DATA TO PROCESS: Begin
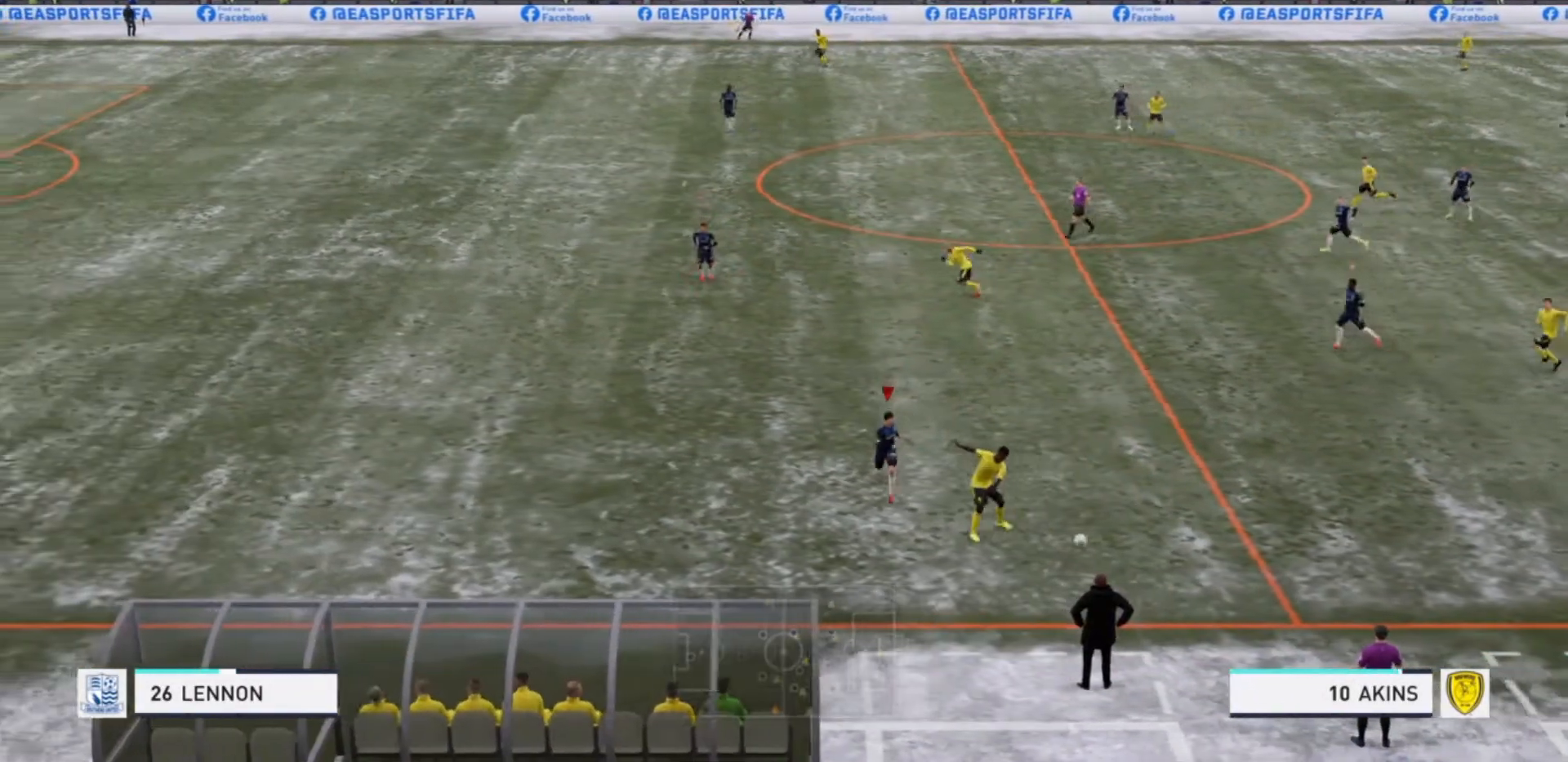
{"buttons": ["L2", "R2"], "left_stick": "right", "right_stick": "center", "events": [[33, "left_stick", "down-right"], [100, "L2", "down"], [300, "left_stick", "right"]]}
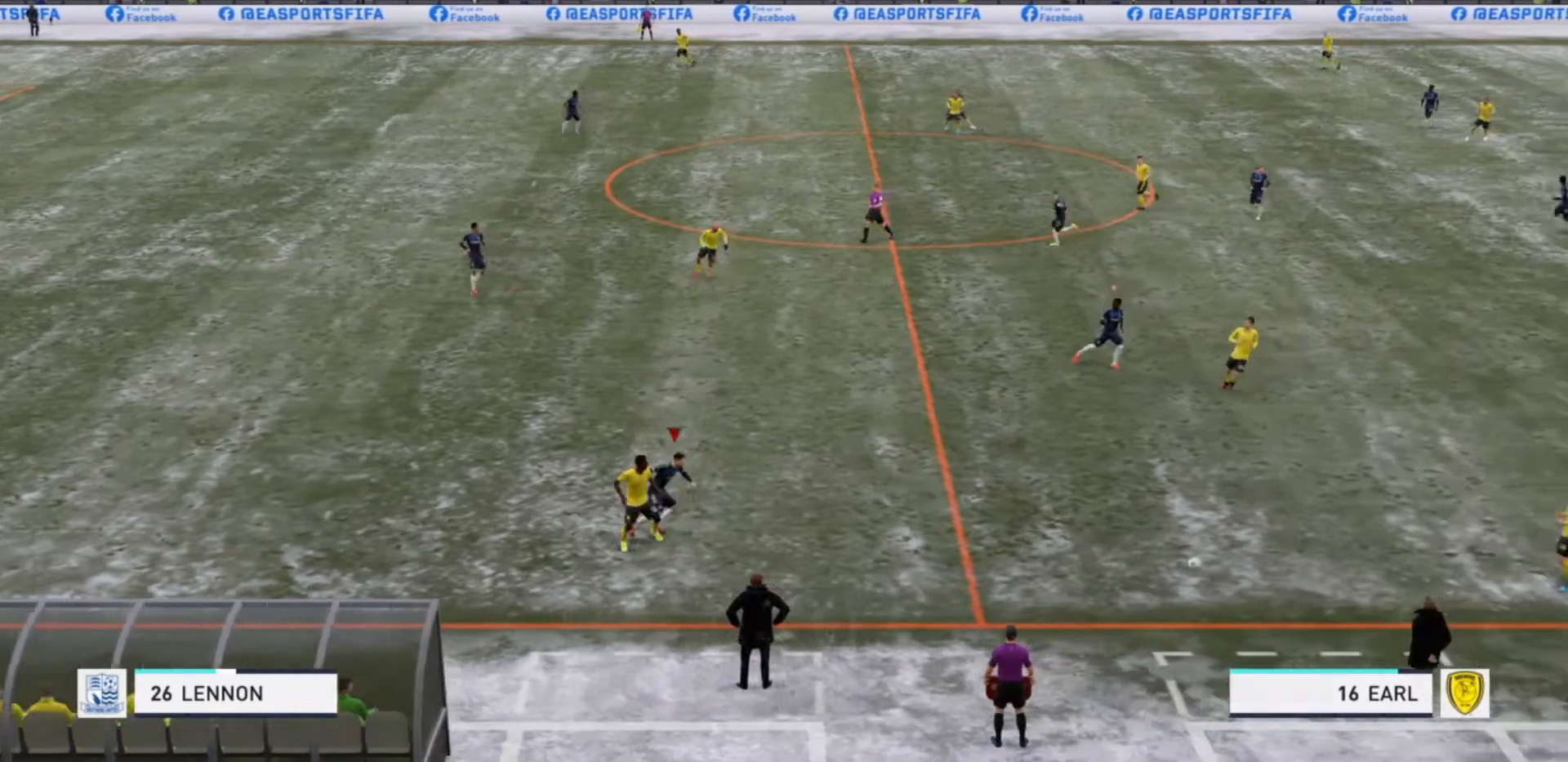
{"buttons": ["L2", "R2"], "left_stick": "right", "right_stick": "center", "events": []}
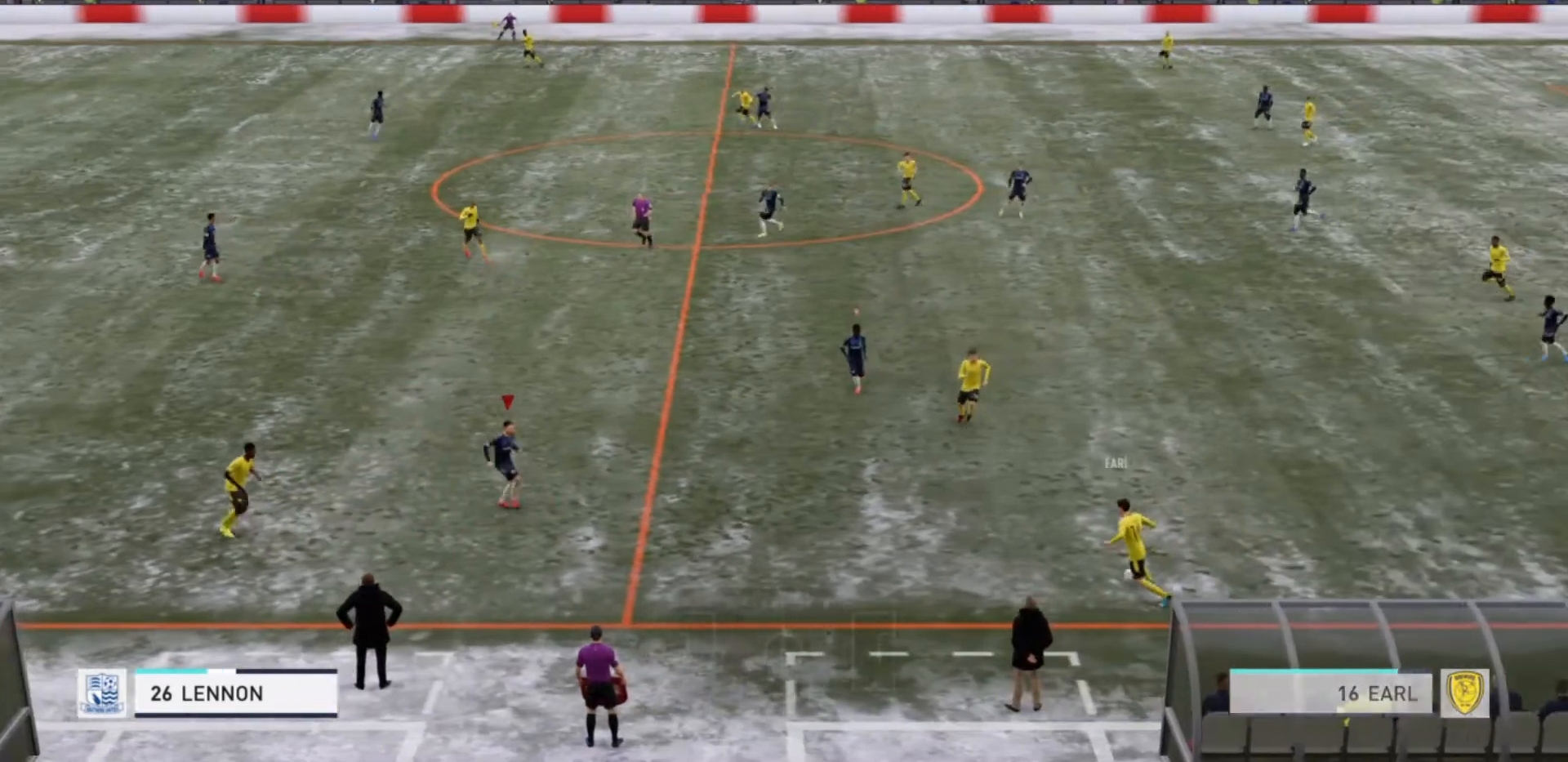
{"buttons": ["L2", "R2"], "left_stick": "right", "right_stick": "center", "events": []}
DATA TO PROCESS: End
DATA TO PROCESS: Begin
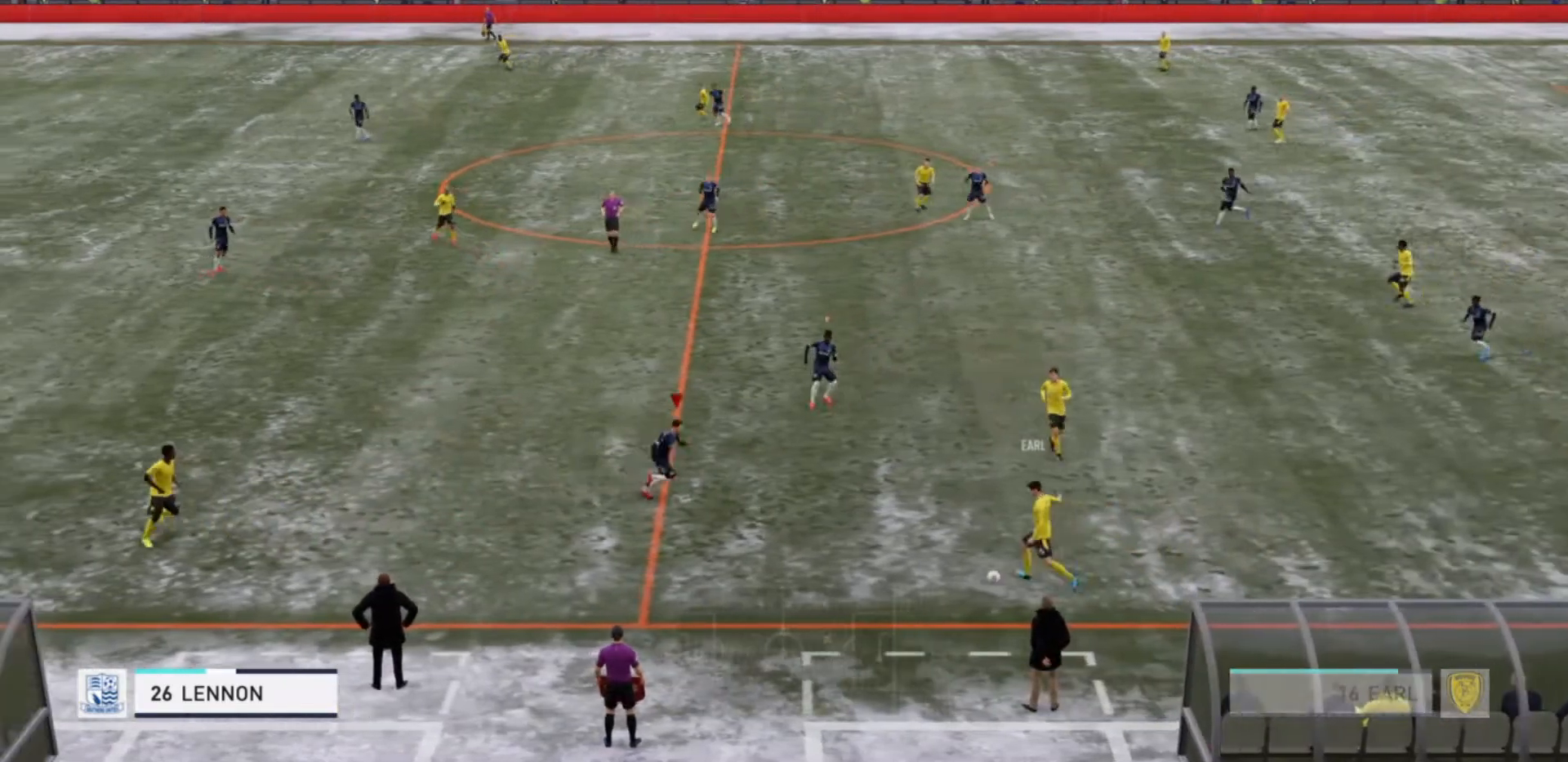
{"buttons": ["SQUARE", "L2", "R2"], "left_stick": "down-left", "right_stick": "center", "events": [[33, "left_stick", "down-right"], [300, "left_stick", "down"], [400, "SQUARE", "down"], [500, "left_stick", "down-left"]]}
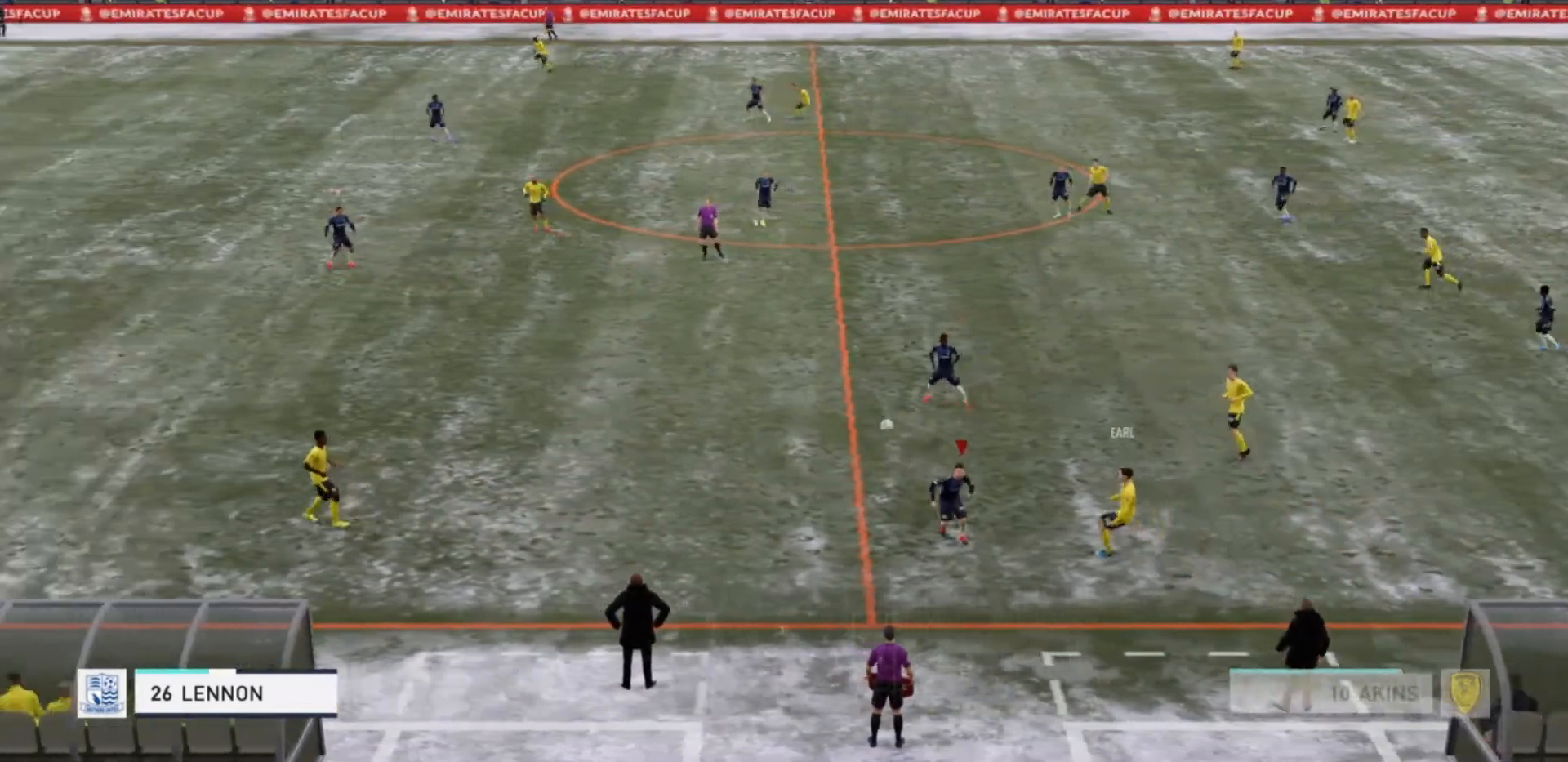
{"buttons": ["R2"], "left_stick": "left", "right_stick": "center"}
DATA TO PROCESS: End
DATA TO PROCESS: Begin
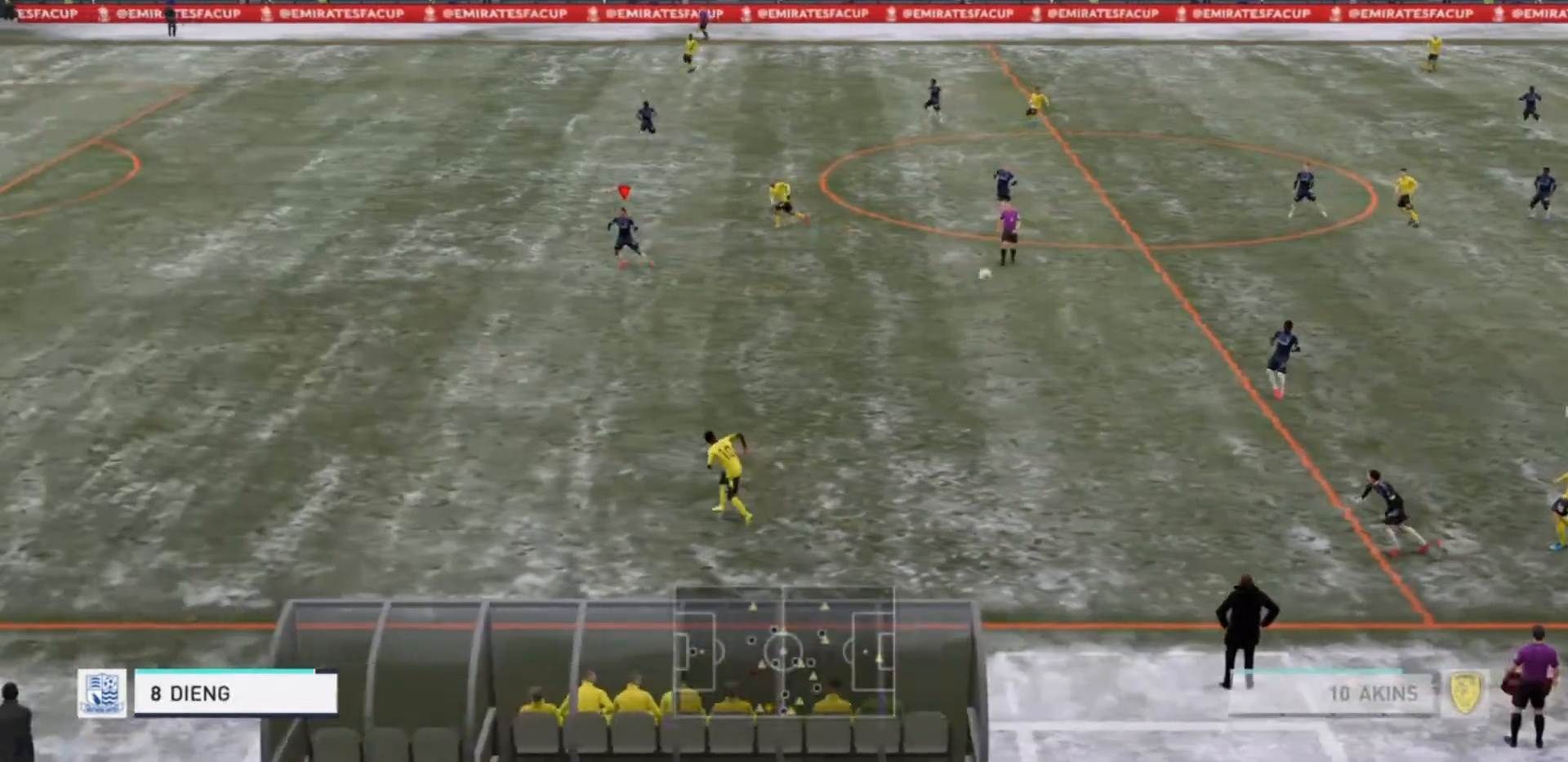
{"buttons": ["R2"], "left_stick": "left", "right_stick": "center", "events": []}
DATA TO PROCESS: End
WORK TO BE COMPLETED
For every line in the data above that has the string "events", return that line.

RESULT OF THIS TASK
{"buttons": ["L2", "R2"], "left_stick": "right", "right_stick": "center", "events": [[33, "left_stick", "down-right"], [100, "L2", "down"], [300, "left_stick", "right"]]}
{"buttons": ["L2", "R2"], "left_stick": "right", "right_stick": "center", "events": []}
{"buttons": ["L2", "R2"], "left_stick": "right", "right_stick": "center", "events": []}
{"buttons": ["SQUARE", "L2", "R2"], "left_stick": "down-left", "right_stick": "center", "events": [[33, "left_stick", "down-right"], [300, "left_stick", "down"], [400, "SQUARE", "down"], [500, "left_stick", "down-left"]]}
{"buttons": ["R2"], "left_stick": "left", "right_stick": "center", "events": []}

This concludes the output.